## Exercise brief
Type out the full set of entries again, unchanged.

━━ Data supplied

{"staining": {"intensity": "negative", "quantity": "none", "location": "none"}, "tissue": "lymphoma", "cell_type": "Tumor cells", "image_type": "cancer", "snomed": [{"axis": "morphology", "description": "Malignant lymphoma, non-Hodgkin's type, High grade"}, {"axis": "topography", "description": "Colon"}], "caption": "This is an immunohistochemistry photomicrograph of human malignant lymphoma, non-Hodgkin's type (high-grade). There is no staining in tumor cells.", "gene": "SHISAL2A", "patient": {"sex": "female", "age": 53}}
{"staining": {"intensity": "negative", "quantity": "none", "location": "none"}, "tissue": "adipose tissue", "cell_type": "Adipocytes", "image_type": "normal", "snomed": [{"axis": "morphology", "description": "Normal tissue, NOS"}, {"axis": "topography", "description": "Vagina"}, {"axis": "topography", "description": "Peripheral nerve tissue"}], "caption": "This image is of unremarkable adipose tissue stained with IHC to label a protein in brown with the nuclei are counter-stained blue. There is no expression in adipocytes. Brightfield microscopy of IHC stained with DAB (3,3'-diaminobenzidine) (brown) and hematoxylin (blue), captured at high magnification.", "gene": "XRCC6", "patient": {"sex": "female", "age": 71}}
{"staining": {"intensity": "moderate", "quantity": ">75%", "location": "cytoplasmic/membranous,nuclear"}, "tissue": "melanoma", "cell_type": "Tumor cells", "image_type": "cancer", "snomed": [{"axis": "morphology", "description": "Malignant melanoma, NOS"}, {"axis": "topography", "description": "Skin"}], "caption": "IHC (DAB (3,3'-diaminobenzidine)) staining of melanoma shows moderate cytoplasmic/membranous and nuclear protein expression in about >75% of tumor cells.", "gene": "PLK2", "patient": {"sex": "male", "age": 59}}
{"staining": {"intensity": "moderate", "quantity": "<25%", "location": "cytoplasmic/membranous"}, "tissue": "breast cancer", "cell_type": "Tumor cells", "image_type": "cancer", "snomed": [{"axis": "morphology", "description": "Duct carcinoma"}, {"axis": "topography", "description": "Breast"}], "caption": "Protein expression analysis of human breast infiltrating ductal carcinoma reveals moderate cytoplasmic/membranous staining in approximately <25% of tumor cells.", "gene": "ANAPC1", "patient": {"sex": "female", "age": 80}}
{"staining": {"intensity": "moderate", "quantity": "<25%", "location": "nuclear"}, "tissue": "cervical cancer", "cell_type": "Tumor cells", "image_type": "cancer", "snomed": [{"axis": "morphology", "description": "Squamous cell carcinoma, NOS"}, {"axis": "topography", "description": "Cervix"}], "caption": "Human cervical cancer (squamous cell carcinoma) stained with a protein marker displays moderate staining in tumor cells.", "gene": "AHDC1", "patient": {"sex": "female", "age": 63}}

━━━━

## Response to the exercise
{"staining": {"intensity": "negative", "quantity": "none", "location": "none"}, "tissue": "lymphoma", "cell_type": "Tumor cells", "image_type": "cancer", "snomed": [{"axis": "morphology", "description": "Malignant lymphoma, non-Hodgkin's type, High grade"}, {"axis": "topography", "description": "Colon"}], "caption": "This is an immunohistochemistry photomicrograph of human malignant lymphoma, non-Hodgkin's type (high-grade). There is no staining in tumor cells.", "gene": "SHISAL2A", "patient": {"sex": "female", "age": 53}}
{"staining": {"intensity": "negative", "quantity": "none", "location": "none"}, "tissue": "adipose tissue", "cell_type": "Adipocytes", "image_type": "normal", "snomed": [{"axis": "morphology", "description": "Normal tissue, NOS"}, {"axis": "topography", "description": "Vagina"}, {"axis": "topography", "description": "Peripheral nerve tissue"}], "caption": "This image is of unremarkable adipose tissue stained with IHC to label a protein in brown with the nuclei are counter-stained blue. There is no expression in adipocytes. Brightfield microscopy of IHC stained with DAB (3,3'-diaminobenzidine) (brown) and hematoxylin (blue), captured at high magnification.", "gene": "XRCC6", "patient": {"sex": "female", "age": 71}}
{"staining": {"intensity": "moderate", "quantity": ">75%", "location": "cytoplasmic/membranous,nuclear"}, "tissue": "melanoma", "cell_type": "Tumor cells", "image_type": "cancer", "snomed": [{"axis": "morphology", "description": "Malignant melanoma, NOS"}, {"axis": "topography", "description": "Skin"}], "caption": "IHC (DAB (3,3'-diaminobenzidine)) staining of melanoma shows moderate cytoplasmic/membranous and nuclear protein expression in about >75% of tumor cells.", "gene": "PLK2", "patient": {"sex": "male", "age": 59}}
{"staining": {"intensity": "moderate", "quantity": "<25%", "location": "cytoplasmic/membranous"}, "tissue": "breast cancer", "cell_type": "Tumor cells", "image_type": "cancer", "snomed": [{"axis": "morphology", "description": "Duct carcinoma"}, {"axis": "topography", "description": "Breast"}], "caption": "Protein expression analysis of human breast infiltrating ductal carcinoma reveals moderate cytoplasmic/membranous staining in approximately <25% of tumor cells.", "gene": "ANAPC1", "patient": {"sex": "female", "age": 80}}
{"staining": {"intensity": "moderate", "quantity": "<25%", "location": "nuclear"}, "tissue": "cervical cancer", "cell_type": "Tumor cells", "image_type": "cancer", "snomed": [{"axis": "morphology", "description": "Squamous cell carcinoma, NOS"}, {"axis": "topography", "description": "Cervix"}], "caption": "Human cervical cancer (squamous cell carcinoma) stained with a protein marker displays moderate staining in tumor cells.", "gene": "AHDC1", "patient": {"sex": "female", "age": 63}}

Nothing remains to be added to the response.